I knelt before her and took her face in my hands, not understanding, but knowing she still needed me. I wrapped my arms around her and held her close to my chest, encompassing her and Fil together. She put the thing aside and wrapped her arms around my head, holding me tightly for a short while before pushing me away a little to pick up the long object again.

Then, Beh had taken a deep breath and looked into my eyes. I didn’t understand what she was trying to communicate other than…regret. Sadness. Decisiveness.

She took the object and held it against her arm. One more deep breath and she pushed part of it with her thumb. She winced, and I grabbed the thing away from her. There was blood on her arm—just a little bit, but I threw the thing out of the mouth of the cave while I fussed over her arm for a while.
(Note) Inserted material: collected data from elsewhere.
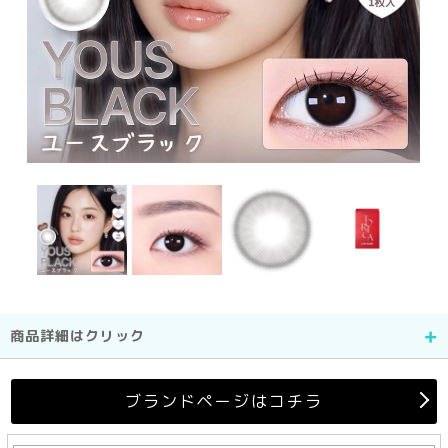
商品詳細はクリック
ブランドページはコチラ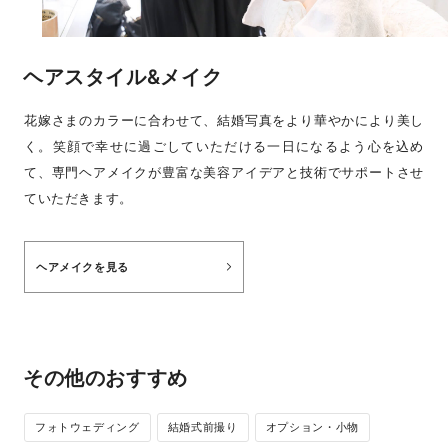
ヘアスタイル&メイク
花嫁さまのカラーに合わせて、結婚写真をより華やかにより美し
く。笑顔で幸せに過ごしていただける一日になるよう心を込め
て、専門ヘアメイクが豊富な美容アイデアと技術でサポートさせ
ていただきます。
ヘアメイクを見る
その他のおすすめ
フォトウェディング
結婚式前撮り
オプション・小物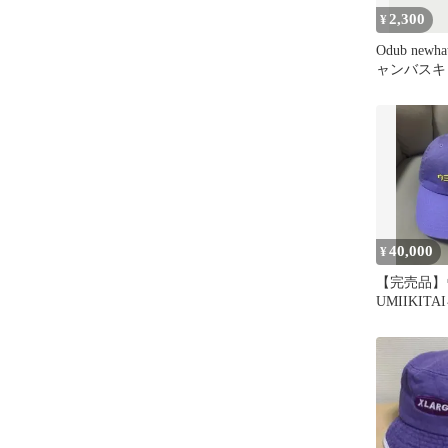
2,300
¥
Odub newh
ャンバス
SHIPS 刺
40,000
¥
【完売品】
UMIIKIT
プル Coco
We went back to the tribal cave soon after, and that night Beh began to bleed. She bled for days—many more than she normally did—even more than after she had given birth. Her stomach cramped painfully, and she had me make her hot water, boiled and mixed with leaves from a plant she found, which seemed to help. I had been terrified, but eventually the bleeding slowed and stopped, and Beh was no longer in pain.

I had known then that we would have no more children, and I spoil Fil because of it. I keep him with me almost all the time, afraid to miss a single second of his life. It has been easy since he is silent like me and doesn’t make all the strange noises his mother and other siblings like to make. His eyes are the same color as his mother’s, large and expressive. He is perfectly capable of walking back to our area of the cave, but I carry him anyway.

Beh just grins and moves her head back and forth. She still makes sounds at Fil, and he will watch her mouth move and has repeated a few of her sounds. When he does, Beh is ecstatic, and Fil is just confused. I hold him close to me and touch his cheek with my nose.